🤖 AI Summary
This work identifies a pervasive “Easy Option Bias” (EOB) in multiple-choice visual question answering (VQA) benchmarks (e.g., MMStar, NExT-QA, SEED-Bench): models achieve high accuracy using only visual input and answer options—without processing the question—because correct options exhibit significantly stronger visual feature alignment with the image than distractors. To address this, we propose GroundAttack, an automated framework that leverages feature-space analysis and adversarial generation to synthesize visually plausible yet challenging negative options highly similar to the image, thereby reconstructing evaluation datasets. On our re-annotated, EOB-mitigated benchmarks, state-of-the-art vision-language models (VLMs) drop to chance-level accuracy when given only image + options, and show substantial performance degradation even with full input—demonstrating persistent reliance on spurious shortcuts.
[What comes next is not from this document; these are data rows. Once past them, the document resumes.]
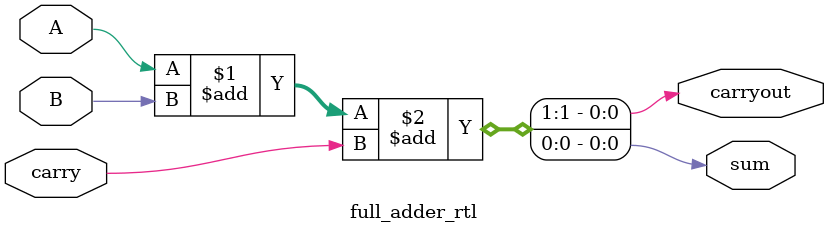
<source format=v>
module full_adder_rtl(
    input A,
    input B,
    input carry,
    output sum,
    output carryout
);
assign {carryout,sum}=A+B+carry;
endmodule
</source>
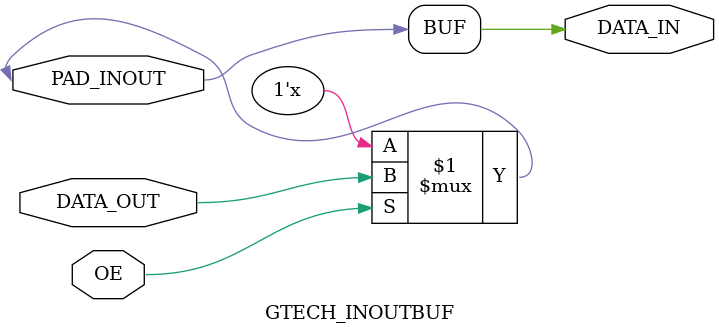
<source format=v>



module GTECH_INOUTBUF (DATA_OUT, OE, PAD_INOUT, DATA_IN);  
	input DATA_OUT, OE;
	output DATA_IN;
	inout PAD_INOUT;

        bufif1 u0 (PAD_INOUT, DATA_OUT, OE);
        buf u1 (DATA_IN, PAD_INOUT);

endmodule




</source>
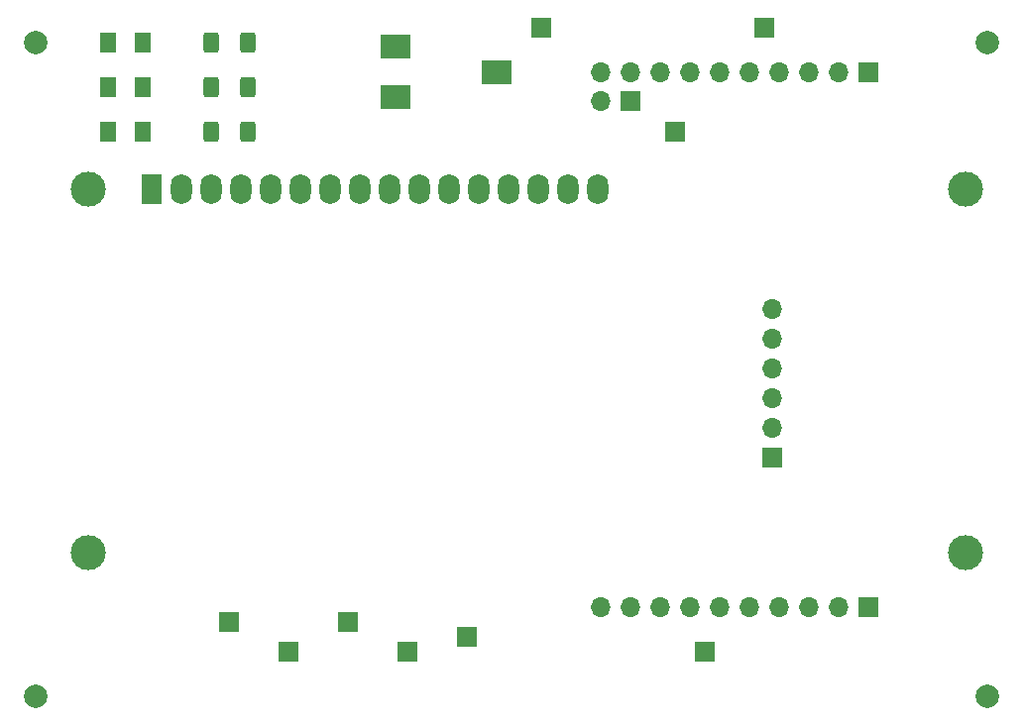
<source format=gbr>
%TF.GenerationSoftware,KiCad,Pcbnew,(6.0.4-0)*%
%TF.CreationDate,2022-04-21T19:16:39-04:00*%
%TF.ProjectId,msp_stuff,6d73705f-7374-4756-9666-2e6b69636164,rev?*%
%TF.SameCoordinates,Original*%
%TF.FileFunction,Soldermask,Top*%
%TF.FilePolarity,Negative*%
%FSLAX46Y46*%
G04 Gerber Fmt 4.6, Leading zero omitted, Abs format (unit mm)*
G04 Created by KiCad (PCBNEW (6.0.4-0)) date 2022-04-21 19:16:39*
%MOMM*%
%LPD*%
G01*
G04 APERTURE LIST*
G04 Aperture macros list*
%AMRoundRect*
0 Rectangle with rounded corners*
0 $1 Rounding radius*
0 $2 $3 $4 $5 $6 $7 $8 $9 X,Y pos of 4 corners*
0 Add a 4 corners polygon primitive as box body*
4,1,4,$2,$3,$4,$5,$6,$7,$8,$9,$2,$3,0*
0 Add four circle primitives for the rounded corners*
1,1,$1+$1,$2,$3*
1,1,$1+$1,$4,$5*
1,1,$1+$1,$6,$7*
1,1,$1+$1,$8,$9*
0 Add four rect primitives between the rounded corners*
20,1,$1+$1,$2,$3,$4,$5,0*
20,1,$1+$1,$4,$5,$6,$7,0*
20,1,$1+$1,$6,$7,$8,$9,0*
20,1,$1+$1,$8,$9,$2,$3,0*%
G04 Aperture macros list end*
%ADD10R,1.700000X1.700000*%
%ADD11O,1.700000X1.700000*%
%ADD12RoundRect,0.250001X-0.462499X-0.624999X0.462499X-0.624999X0.462499X0.624999X-0.462499X0.624999X0*%
%ADD13RoundRect,0.250000X-0.400000X-0.625000X0.400000X-0.625000X0.400000X0.625000X-0.400000X0.625000X0*%
%ADD14C,3.000000*%
%ADD15R,1.800000X2.600000*%
%ADD16O,1.800000X2.600000*%
%ADD17R,2.500000X2.000000*%
%ADD18C,2.000000*%
G04 APERTURE END LIST*
D10*
%TO.C,REF\u002A\u002A*%
X153640000Y-100330000D03*
D11*
X151100000Y-100330000D03*
X148560000Y-100330000D03*
X146020000Y-100330000D03*
X143480000Y-100330000D03*
X140940000Y-100330000D03*
X138400000Y-100330000D03*
X135860000Y-100330000D03*
X133320000Y-100330000D03*
X130780000Y-100330000D03*
%TD*%
D10*
%TO.C,REF\u002A\u002A*%
X114300000Y-149860000D03*
%TD*%
%TO.C,REF\u002A\u002A*%
X153670000Y-146050000D03*
D11*
X151130000Y-146050000D03*
X148590000Y-146050000D03*
X146050000Y-146050000D03*
X143510000Y-146050000D03*
X140970000Y-146050000D03*
X138430000Y-146050000D03*
X135890000Y-146050000D03*
X133350000Y-146050000D03*
X130810000Y-146050000D03*
%TD*%
D12*
%TO.C,D3*%
X88682500Y-97790000D03*
X91657500Y-97790000D03*
%TD*%
D10*
%TO.C,REF\u002A\u002A*%
X145460000Y-133325000D03*
D11*
X145460000Y-130785000D03*
X145460000Y-128245000D03*
X145460000Y-125705000D03*
X145460000Y-123165000D03*
X145460000Y-120625000D03*
%TD*%
D13*
%TO.C,R2*%
X97510000Y-101600000D03*
X100610000Y-101600000D03*
%TD*%
D14*
%TO.C,U1*%
X86960900Y-141373200D03*
X86960900Y-110372500D03*
X161959480Y-141373200D03*
X161960000Y-110372500D03*
D15*
X92460000Y-110372500D03*
D16*
X95000000Y-110372500D03*
X97540000Y-110372500D03*
X100080000Y-110372500D03*
X102620000Y-110372500D03*
X105160000Y-110372500D03*
X107700000Y-110372500D03*
X110240000Y-110372500D03*
X112780000Y-110372500D03*
X115320000Y-110372500D03*
X117860000Y-110372500D03*
X120400000Y-110372500D03*
X122940000Y-110372500D03*
X125480000Y-110372500D03*
X128020000Y-110372500D03*
X130560000Y-110372500D03*
%TD*%
D10*
%TO.C,REF\u002A\u002A*%
X125730000Y-96520000D03*
%TD*%
D17*
%TO.C,RV1*%
X113270000Y-102480000D03*
X121920000Y-100330000D03*
X113270000Y-98180000D03*
%TD*%
D18*
%TO.C,REF\u002A\u002A*%
X82550000Y-97790000D03*
%TD*%
D10*
%TO.C,REF\u002A\u002A*%
X144780000Y-96520000D03*
%TD*%
%TO.C,REF\u002A\u002A*%
X133350000Y-102845000D03*
D11*
X130810000Y-102845000D03*
%TD*%
D18*
%TO.C,REF\u002A\u002A*%
X82550000Y-153670000D03*
%TD*%
D13*
%TO.C,R1*%
X97510000Y-105410000D03*
X100610000Y-105410000D03*
%TD*%
D10*
%TO.C,REF\u002A\u002A*%
X109220000Y-147320000D03*
%TD*%
%TO.C,REF\u002A\u002A*%
X104140000Y-149860000D03*
%TD*%
D18*
%TO.C,REF\u002A\u002A*%
X163830000Y-97790000D03*
%TD*%
D12*
%TO.C,D1*%
X88682500Y-105410000D03*
X91657500Y-105410000D03*
%TD*%
D18*
%TO.C,REF\u002A\u002A*%
X163830000Y-153670000D03*
%TD*%
D10*
%TO.C,REF\u002A\u002A*%
X119380000Y-148590000D03*
%TD*%
%TO.C,REF\u002A\u002A*%
X99060000Y-147320000D03*
%TD*%
%TO.C,REF\u002A\u002A*%
X139700000Y-149860000D03*
%TD*%
%TO.C,REF\u002A\u002A*%
X137160000Y-105410000D03*
%TD*%
D13*
%TO.C,R3*%
X97510000Y-97790000D03*
X100610000Y-97790000D03*
%TD*%
D12*
%TO.C,D2*%
X88682500Y-101600000D03*
X91657500Y-101600000D03*
%TD*%
M02*

</source>
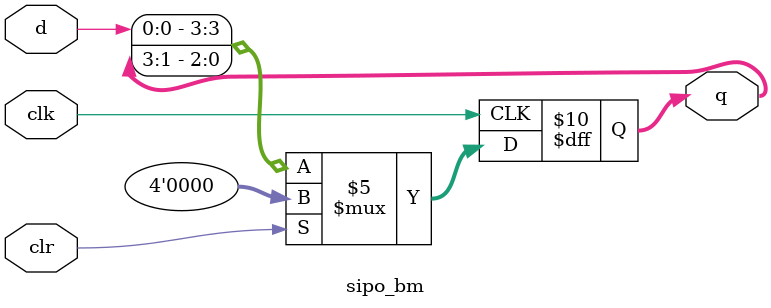
<source format=v>

module sipo_bm(clk,clr,d,q);
input clk,d,clr;
output reg [3:0]q;
reg [3:0]tmp;
always@ (posedge clk)
if (clr==1)
q=4'b0000;
else
begin
tmp=q>>1;
q={d,tmp[2:0]};
end
endmodule

</source>
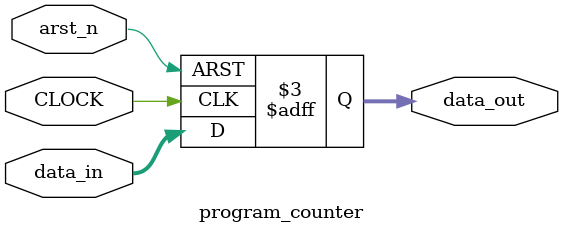
<source format=v>
`timescale 1ns/1ps

module program_counter #(parameter WIDTH = 32) (
input [WIDTH-1:0] data_in ,
output reg [WIDTH-1:0] data_out,
input CLOCK, arst_n
);

always @(posedge CLOCK or negedge arst_n) begin
	if(~arst_n) data_out = 0;
	else data_out = data_in;
end
endmodule 

</source>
This is the first systematic diagnosis and mitigation of option bias in VQA, advancing evaluation toward genuine question–vision joint reasoning.
📝 Abstract
In this early study, we observe an Easy-Options Bias (EOB) issue in some multiple-choice Visual Question Answering (VQA) benchmarks such as MMStar, RealWorldQA, SEED-Bench, Next-QA, STAR benchmark and Video-MME. This bias allows vision-language models (VLMs) to select the correct answer using only the vision (V) and options (O) as inputs, without the need for the question (Q). Through grounding experiments, we attribute the bias to an imbalance in visual relevance: the correct answer typically aligns more closely with the visual contents than the negative options in feature space, creating a shortcut for VLMs to infer the answer via simply vision-option similarity matching. To fix this, we introduce GroundAttack, a toolkit that automatically generates hard negative options as visually plausible as the correct answer. We apply it to the NExT-QA and MMStar datasets, creating new EOB-free annotations. On these EOB-free annotations, current VLMs approach to random accuracies under (V+O) settings, and drop to non-saturated accuracies under (V+Q+O) settings, providing a more realistic evaluation of VLMs' QA ability. Codes and new annotations will be released soon.